Huawei minimizes its reliance on Google

Despite Donald Trump’s appeasement, giant Huawei is still blacklisted by the US Department of Commerce. Thus, the Chinese company still can not use the Android operating system of Google for its terminals. However, the recent statements of Ren Zhengfei, founder and P.-D.G. from Huawei, suggest that the company appreciates its new independence.

Indeed, following the national urgency invoked by Donald Trump and the consequences that followed, Huawei has developed its own operating system for its future smartphones: HongMeng OS. In addition to meeting the constraints imposed by the United States, the goal of the latter was to minimize the dependence of Chinese society on Google and Android. A great success, since HongMeng OS would be 60% faster than Android.

Huawei may not return to Android

The operating system developed by Huawei is designed to work on many devices, including smartphones and cars.
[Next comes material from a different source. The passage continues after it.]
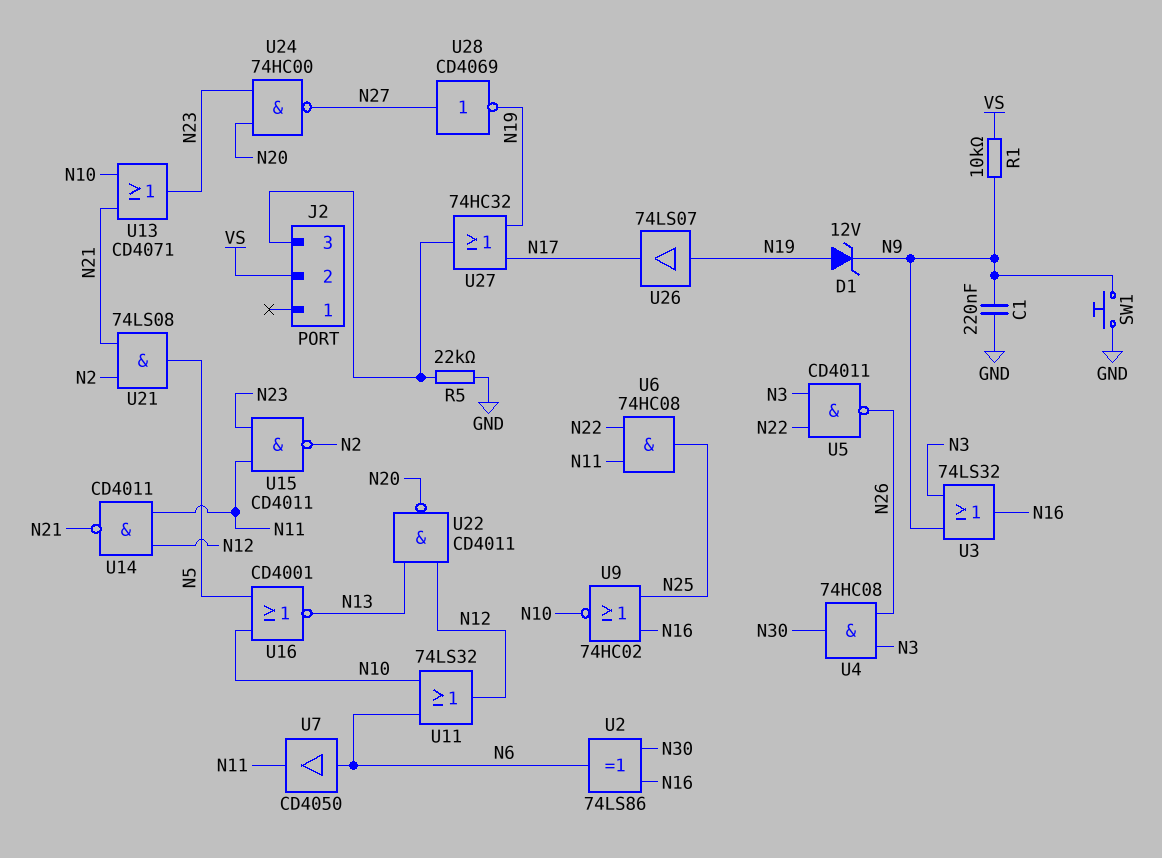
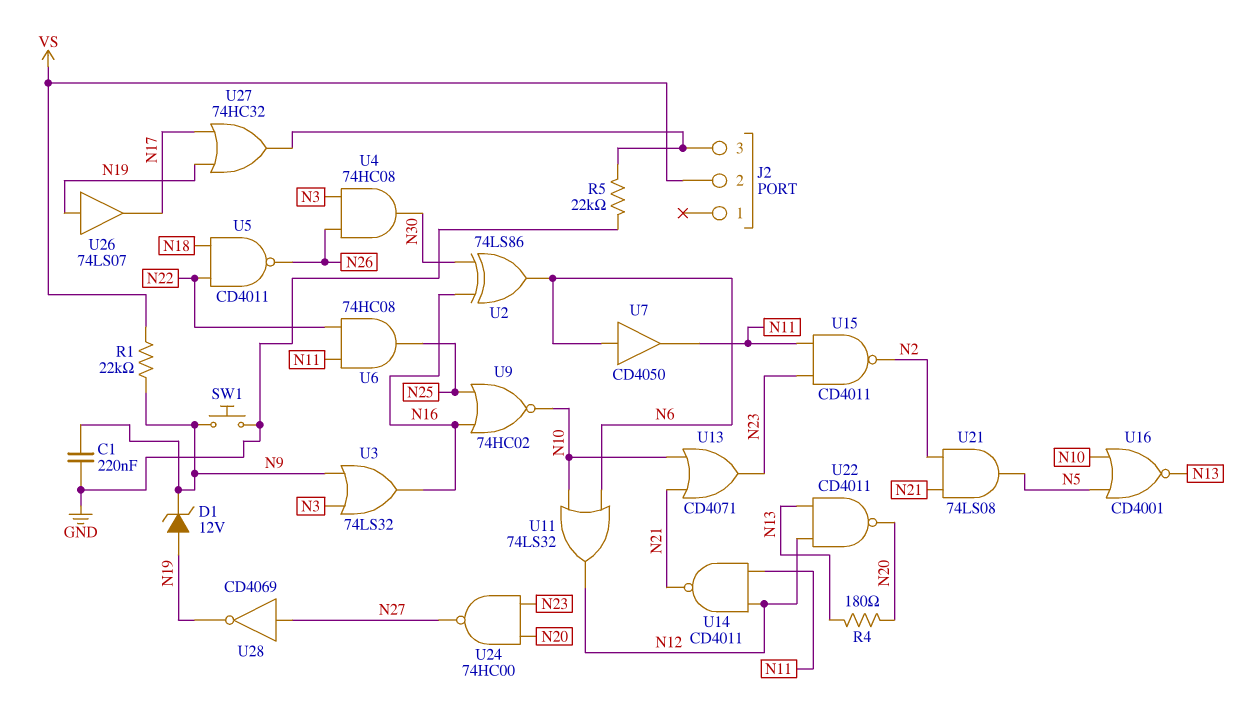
R1: 10k (N9, VS) -> 22k (N9, VS)
R4: none -> 180 (N13, N20)
U5: NAND CD4011 (in N3, in N22, out N26) -> NAND CD4011 (in N18, in N22, out N26)

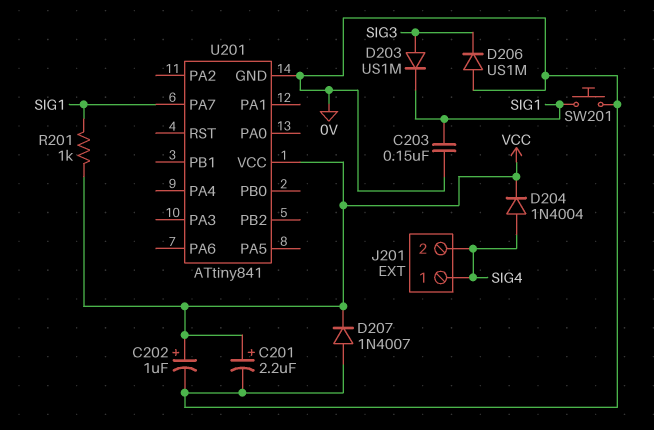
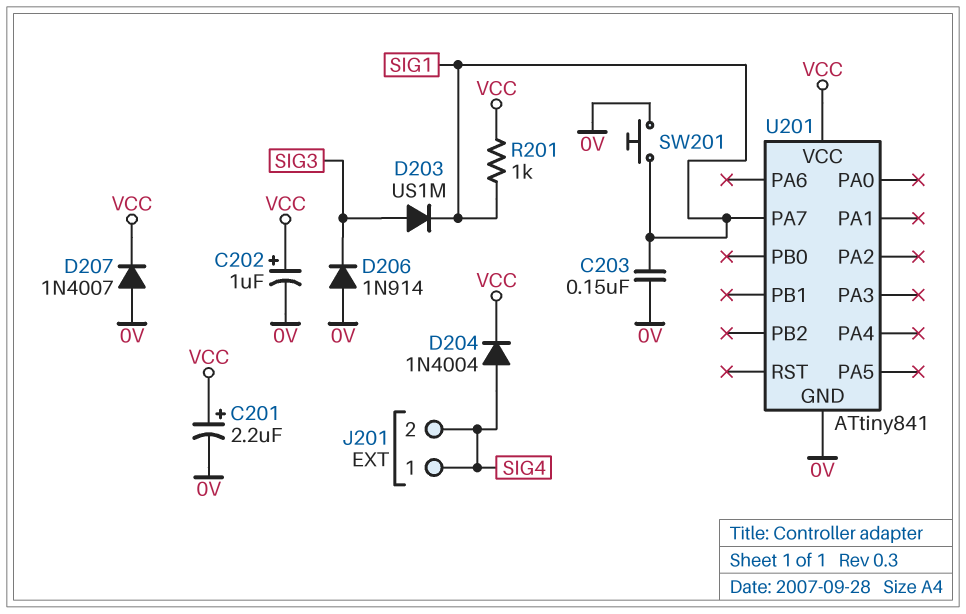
D206: diode US1M (A 0V, K SIG3) -> diode 1N914 (A 0V, K SIG3)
However, it lacks a serious alternative to the Google Play Store and the Apple App Store. The Chinese giant is working to develop this alternative. Thus, in June, the company invited developers to publish their applications on AppGallery, the application platform of Huawei.

Since the development of HongMeng OS is well advanced, Huawei could continue to use its operating system, even if the sanctions of the United States were lifted. In addition, although some smartphones from Chinese manufacturers are equipped with Qualcomm chips, most of its devices have Huawei Kirrin processors. Thus, the Chinese manufacturer could emerge from this event with more autonomy, and even stronger than before.

However, a spokesman for the company leaves room for doubt: “Today, we are still attached to Microsoft Windows and Google Android. But if we can not use them, we will prepare a plan B to use our own operating system. ” Already, Plan B seems almost ready and effective enough.